RE: ACTION-85: BONDI's investigation into LREST vs "conventional" JavaScript APIs

On point 3) about polling: Since to support REST, some type of local web server would be needed, so can you use server-sent events instead of polling?

Thanks
Dzung Tran

From: public-device-apis-request@w3.org [mailto:public-device-apis-request@w3.org] On Behalf Of Paddy Byers
Sent: Tuesday, January 26, 2010 04:03 PM
To: public-device-apis@w3.org Device APIs and Policy Working Group WG
Subject: ACTION-85: BONDI's investigation into LREST vs "conventional" JavaScript APIs

Hi,

The points below summarise the results of the investigation conducted at an early stage of the BONDI project when deciding whether or not to adopt a REST style for its APIs.

1) Security/access control: one of the cited advantages of the REST approach is that it reduces the access control problem to an existing problem, ie which web applications are permitted to access which foreign sites. When we discussed how to specify access control, we didn't really see how it helped. The problem might be reduced to having policy-driven control over which web applications (identified by URI (how for widgets?)) can access which remote services (ie something like service://pim.contact/....)

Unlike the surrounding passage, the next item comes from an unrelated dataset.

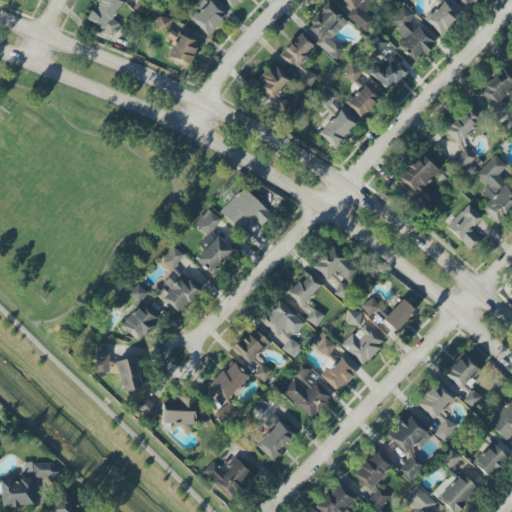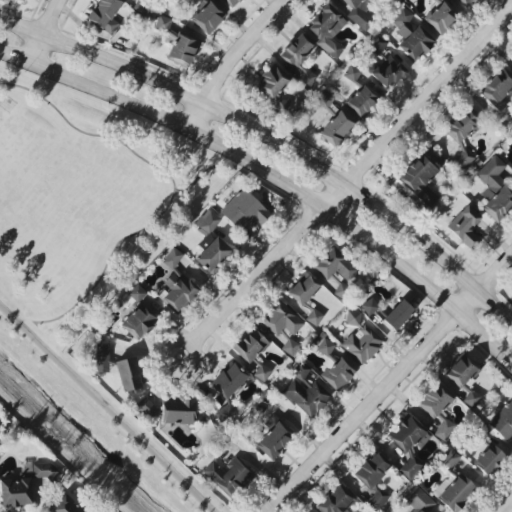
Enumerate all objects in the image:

However, in the BONDI model we can have rules that identify/match web applications by multiple attributes: author identity, distributor identity, distributor certificate issuer, etc etc; and we can also have rules that match resources at a fine-grained level too, down to the level of specific invocation parameters. These capabilities are all motivated by specific policy use cases. It is not at all obvious that the HTTP "standard access control" mechanisms provide any abstractions or mechanisms that are relevant.

2) Implementability: one of the cited advantages of the REST approach is that different services are implementable without having to get into the guts of the browser or Web Runtime. However, again, there doesn't seem to be any advantage. Browsers don't have open extension points to allow independent implementation of additional protocols. However, browsers do already have the ability to plug in independently developed plugins, and these are one means of supporting API extensibility. So, if anything, the conventional API approach is more extensible than the REST approach.

3) Performance. Thinking about, for example, an accelerometer API which needs to be polled at 20Hz, the REST approach seems to require a huge amount of processing compared with something that only needs to be a single property access. Although you can argue that modern embedded devices are capable of doing all that work quickly enough, it is nonetheless grossly ineffieicnt and will have a dramatic and avoidable effect on responsiveness and battery life.

4) Emulatability. (At the time of our discussions, at least) conventional APIs are potentially capable of emulation on top of the various proprietary environments available (JIL and the vendor-specific environments), whereas a REST API would not

5) Generality: it is clear that some APIs can be modelled very naturally as REST APIs, but others are just not represented as naturally - for example APIs involving multiple asynchornous callbacks (eg a Bluetooth device discovery API).

WebIDL is complex for a reason - because all of its various features (eg value types vs passing by reference, properties vs methods, sync vs async methods, etc) all emerge as being necessary when you try to define a complex API. Although in the end any API is representable as a REST API, we thought things would become more and more contrived. Artificially forcing every API into the REST model just makes things more complex to define, and more complex to use, without any obvious advantage.

In the worst case we would end up with two sets of APIs, one set modelled as REST and one modelled as conventional APIs.

Overall, the only real motivation for the REST approach was because it provided an obvious and non-disruptive implementation approach (ie literally to implement via a local web server). However, when it became clear that other implementation routes were available, and the resulting system would be more efficient, more accessible for developers, and more easily able to support the kind of access control model we believed to be necessary, then there was a general consensus that it offered no advantage.